====== 발췌문 ======

간단한 EDA를 통해 데이터 분포와 특징을 살펴보자.

In [7]:
# data move to dataFrame
nsmc_df = nsmc_dataset['train'].to_pandas()

In [8]:
nsmc_df.groupby('label').count()

Unnamed: 0_level_0,id,document
label,Unnamed: 1_level_1,Unnamed: 2_level_1
0,75173,75173
1,74827,74827


label 분포는 적당하다

In [9]:
nsmc_df['length'] = nsmc_df['document'].str.len()
nsmc_df['length'].describe()

count    150000.000000
mean         35.203353
std          29.532097
min           0.000000
25%          16.000000
50%          27.000000
75%          42.000000
max         146.000000
Name: length, dtype: float64

0-0 base line  
리뷰인데, 최솟값이 0인 것이 보인다.   
추후에 데이터를 자세히 살펴보자.

In [10]:
# Set Aurguement
batch_size = 256
max_length = 146
warmup_ratio = 0.05
pretrained_model = "klue/roberta-base"

## 전처리
1. train 데이터를 random하게 shuffleing한다.
2. train 데이터를 train과 valid셋으로 나눈다.

======

* [요구 사항] 다음 (a), (b), (c) 진술이 발췌문의 내용과 일치하는지 각각 예 또는 아니요로 답하고, 판단 근거가 되는 발췌문의 문구를 그대로 인용하십시오. (a) label이 0인 데이터는 75173개이다. (b) 사전 학습 모델로 "klue/bert-base"를 사용한다. (c) 전처리 단계에서 train 데이터를 train, valid, test의 세 셋으로 나눈다. 항목들은 작업에 필요하지 않습니다.

====== 제공 자료 ======

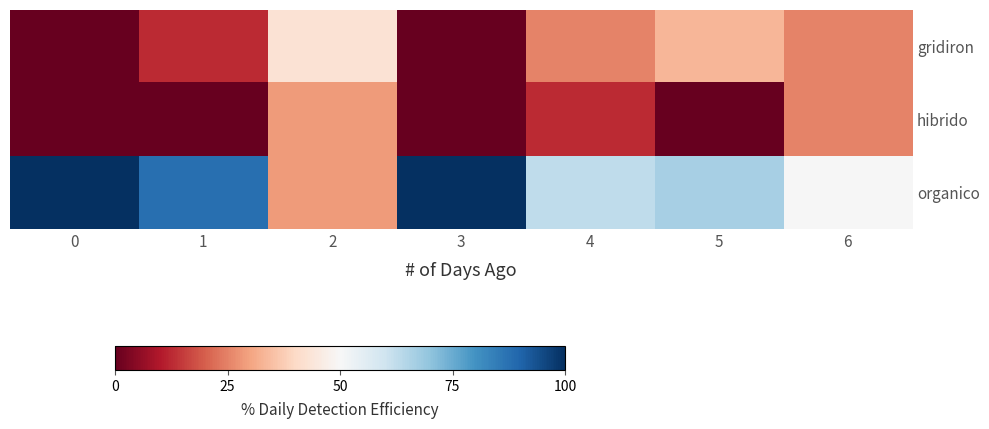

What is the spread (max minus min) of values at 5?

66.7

======
====== 제공 자료 ======

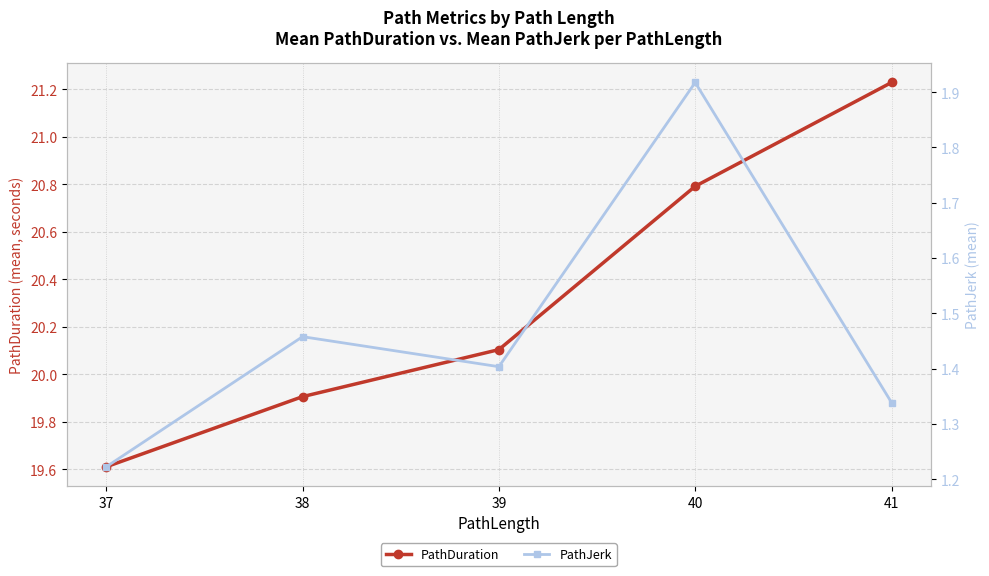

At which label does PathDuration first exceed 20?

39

======

* [작업 결과]
(a) 예: '0,75173,75173'
(b) 아니요: 'pretrained_model = "klue/roberta-base"'
(c) 아니요: '2. train 데이터를 train과 valid셋으로 나눈다.'